LOC seeks more funds
The increasing popularity of the Library of Congress' THOMAS World Wide Web site and the organization's expanding effort to digitize historical documents in its collection have required the Library to request an additional $5.2 million for its fiscal 1999 information technology budget.
Librarian of Congress James Billington this month appeared before the Senate Rules and Administration Committee to request a total of $369.3 million for fiscal 1999— a 6.5 percent increase over this year's budget.
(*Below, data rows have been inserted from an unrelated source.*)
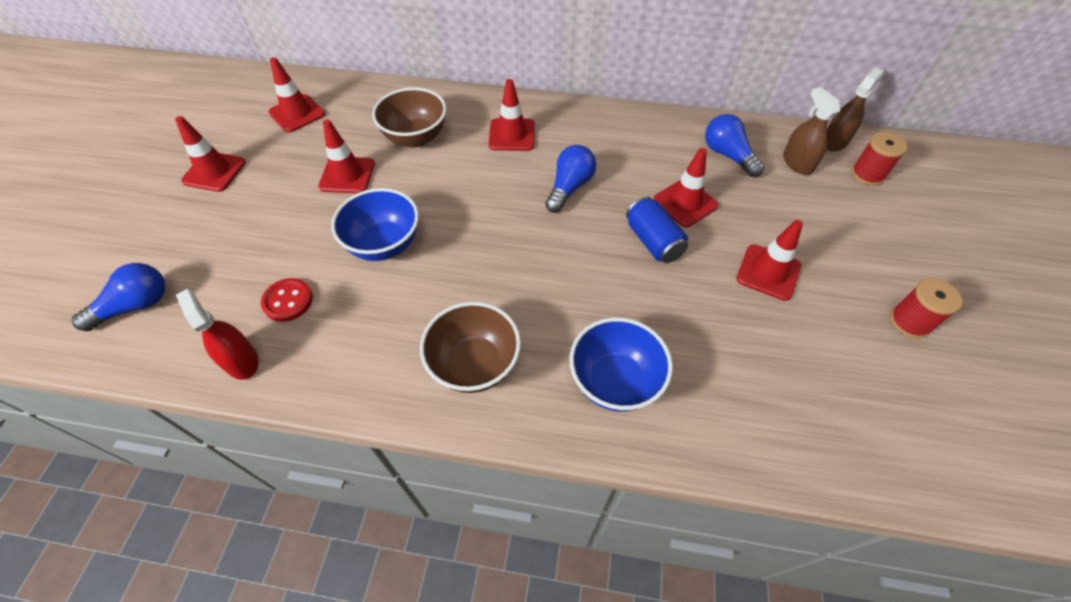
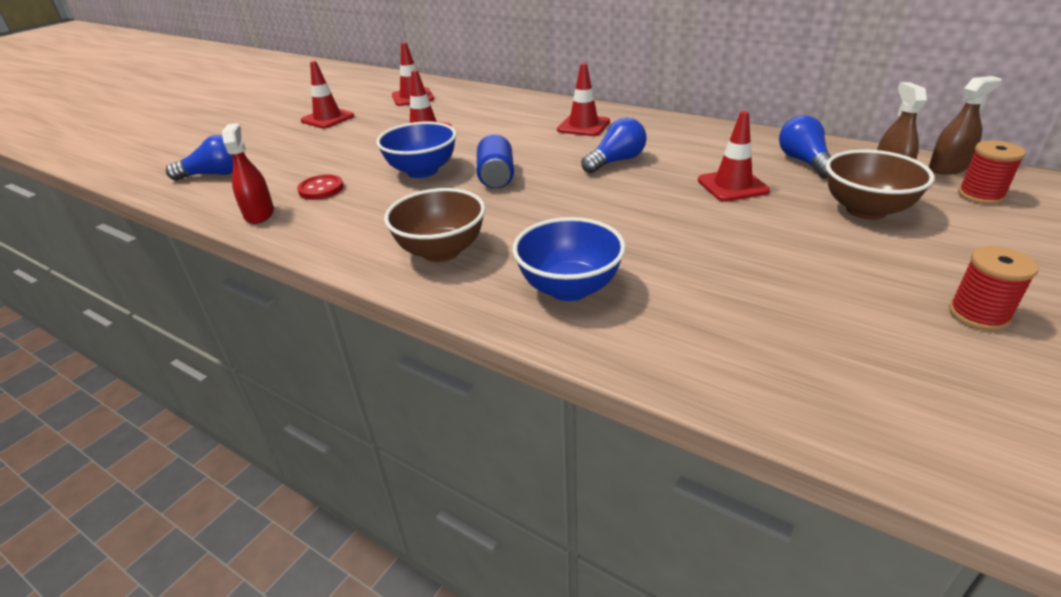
camera: 25 degrees right, 20 degrees down
brown bowl [372,87,446,148] -> brown bowl moved to [826,150,935,220]
blue can [626,196,688,263] -> blue can moved to [477,134,514,188]
red traffic cone [736,220,803,301] -> none

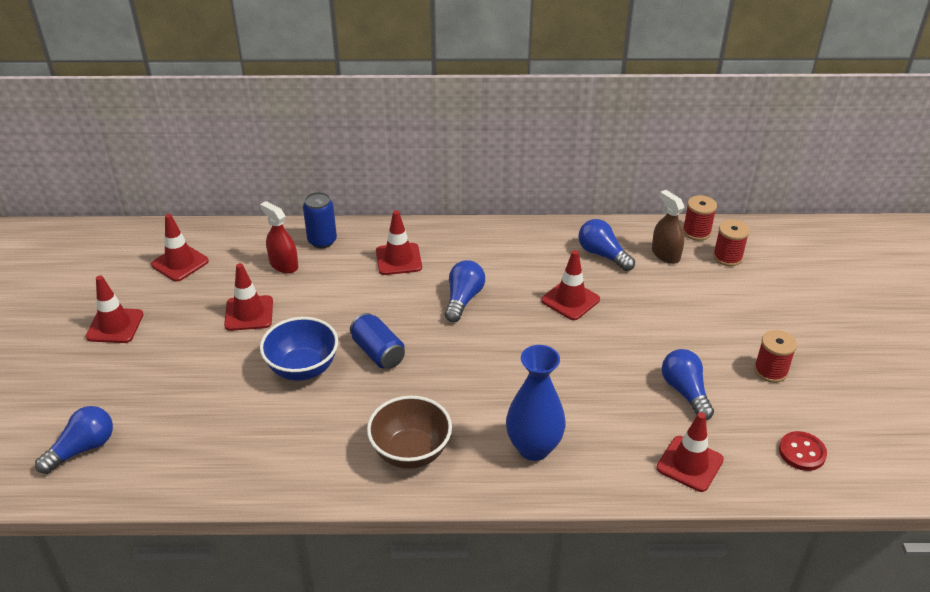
camera: 35 degrees left, 5 degrees up
red spray bottle [222,123,274,224] -> red spray bottle moved to [260,201,298,273]
red button [297,175,344,200] -> red button moved to [779,431,827,471]
blue bowl [512,217,626,301] -> blue vase [506,345,566,461]
brown bowl [826,150,935,220] -> none
brown spray bottle [929,76,1002,175] -> red spool [683,195,717,241]
none -> blue can [303,192,337,248]
none -> red traffic cone [656,412,724,492]
none -> blue light bulb [662,349,714,420]

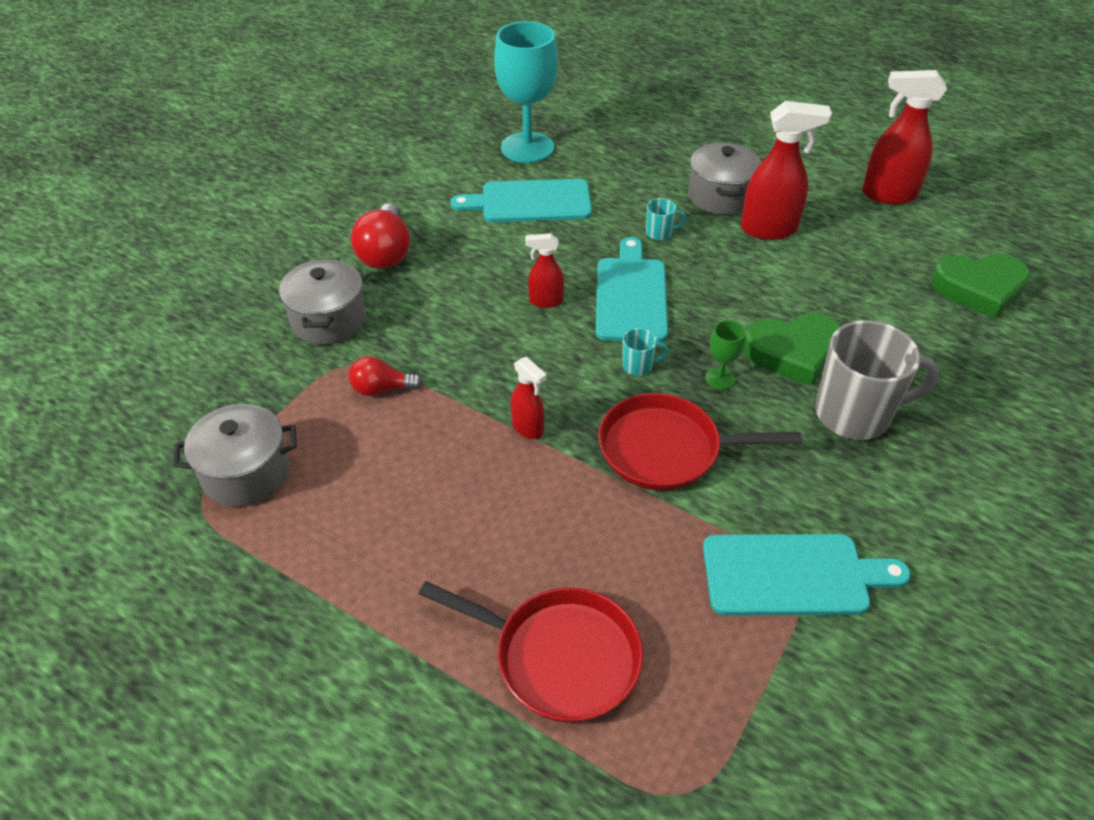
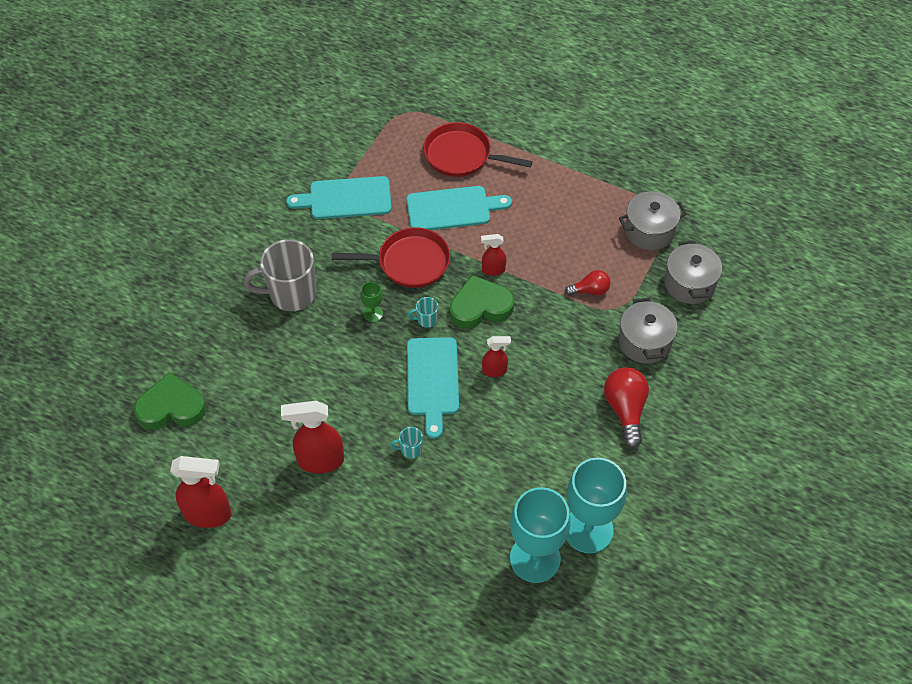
camera: 175 degrees right, 10 degrees up
turquoise cutting board [450,179,592,222] -> turquoise cutting board moved to [406,186,512,230]
red spray bottle [510,357,547,439] -> red spray bottle turned 45 degrees counterclockwise [481,234,506,276]
grey pot [688,143,761,215] -> grey pot moved to [664,241,722,304]
green heart [743,313,841,386] -> green heart moved to [450,275,514,329]
none -> turquoise goblet [566,457,627,553]

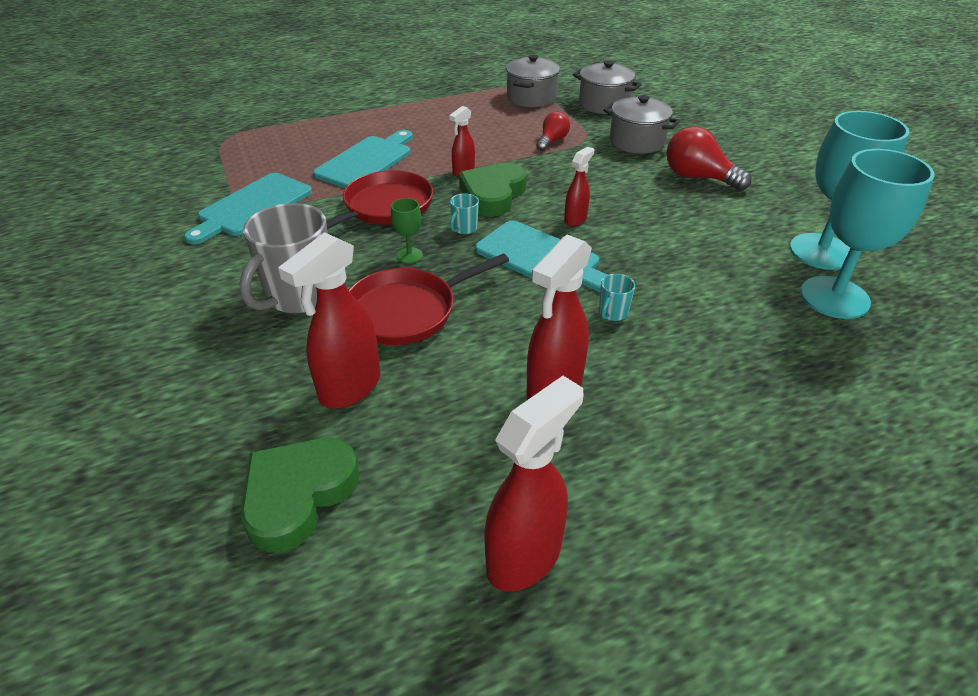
camera: 50 degrees left, 15 degrees down
red pan [423,122,533,177] -> red pan moved to [349,253,509,345]
none -> red spray bottle [278,232,380,409]

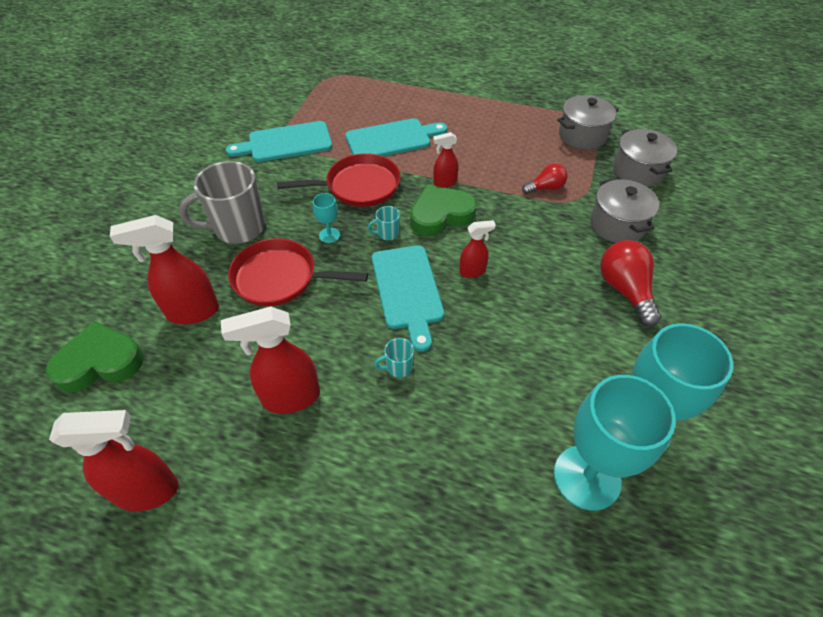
camera: 40 degrees right, 10 degrees up
green goblet [391,198,423,263] -> turquoise goblet [313,193,340,243]

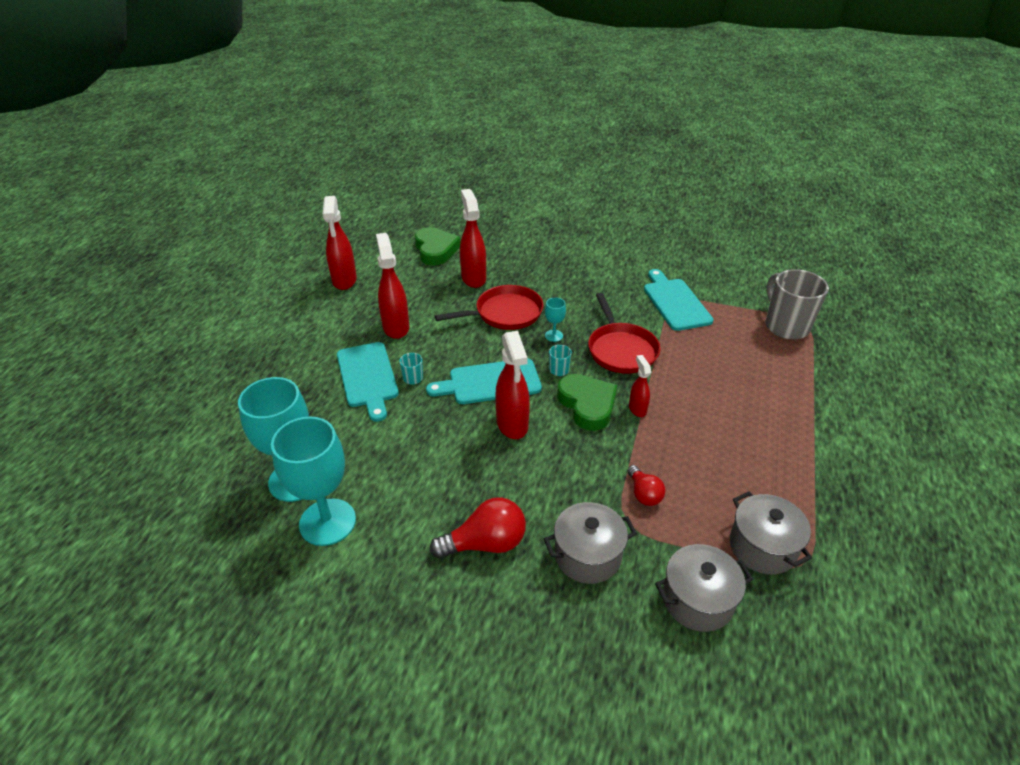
camera: 90 degrees right, 10 degrees down
grey mug [179,161,265,244] -> grey mug moved to [766,269,829,340]
red pan [228,238,368,306] -> red pan turned 60 degrees clockwise [435,285,543,330]
turquoise cutting board [345,118,447,156] -> turquoise cutting board moved to [337,342,399,422]
red spray bottle [459,220,496,278] -> red spray bottle [495,331,530,439], size x1.81

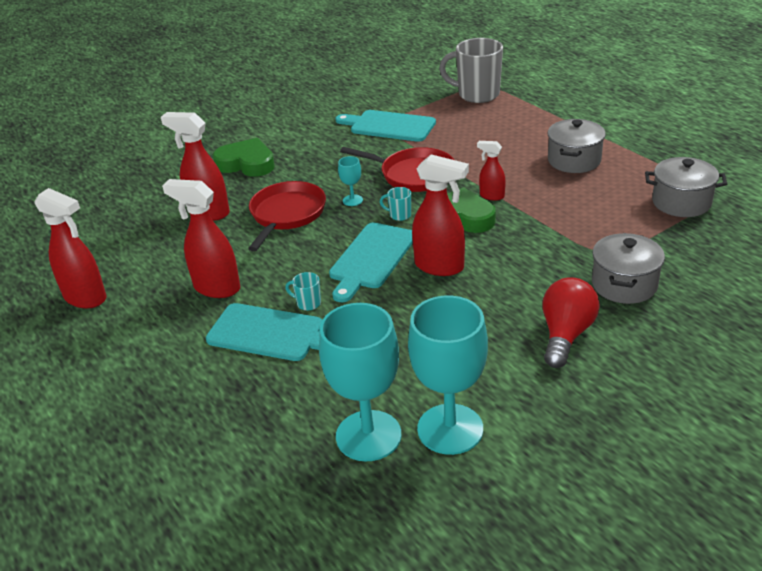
camera: 50 degrees left, 5 degrees down
green heart [415,227,461,266] -> green heart moved to [213,138,275,177]
red light bulb [627,465,666,506] -> none
grey pot [655,544,753,632] -> grey pot moved to [548,119,606,173]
A large portion of that increase is needed to fund the Library's attempts to ratchet up its automation efforts, he said.
Billington said the funding will be used to upgrade the Library's Legislative Information System, adding content to the National Digital Library (NDL), installing the Integrated Library System and a modern copyright system, purchasing workstations needed to ensure Year 2000 compliance and increasing computer security.
Billington said money appropriated for automation in the late 1980s and early 1990s produced successful projects that have whetted users' appetites for even more online services.
"In the scant three-and-one-half years since we launched the [NDL], the popular response to the content we are offering has continued to astound us," he said. "In fiscal 1996, our Internet transactions numbered 134 million; in fiscal 1997, they increased more than two-and-a-half times to 345 million."
Donald Scott, the deputy librarian of Congress and chief operating officer, said much of the increase in Internet usage has been due to the success of the THOMAS Web site, which offers users access to information such as the text and status of pending legislation. "THOMAS is receiving 2 million hits per day, and that is increasing," Scott said, noting that use of the site quadrupled in the last fiscal year.
Billington said the NDL project will step up its efforts to make the Library's collection available online. "The [NDL] will make millions of interesting and important items...available online in local communities throughout America by the Year 2000," he said. "In the past month, for example, the Library has put online a virtual Lincoln Library and 8,000 letters of George Washington."
A spokesman for Sen. John Warner (R-Va.), chairman of the committee, said Warner believes the Library's budget increase request is reasonable. "We feel that the purposes for which they want to use the money are beneficial," he said.
Scott testified that about one-third of the Library's 127 mission-critical systems are Year 2000-compliant. He said the agency is requesting $2 million to replace one-third of the systems that will not be repaired to meet Year 2000 requirements. The Library is working to upgrade the remaining third, he said.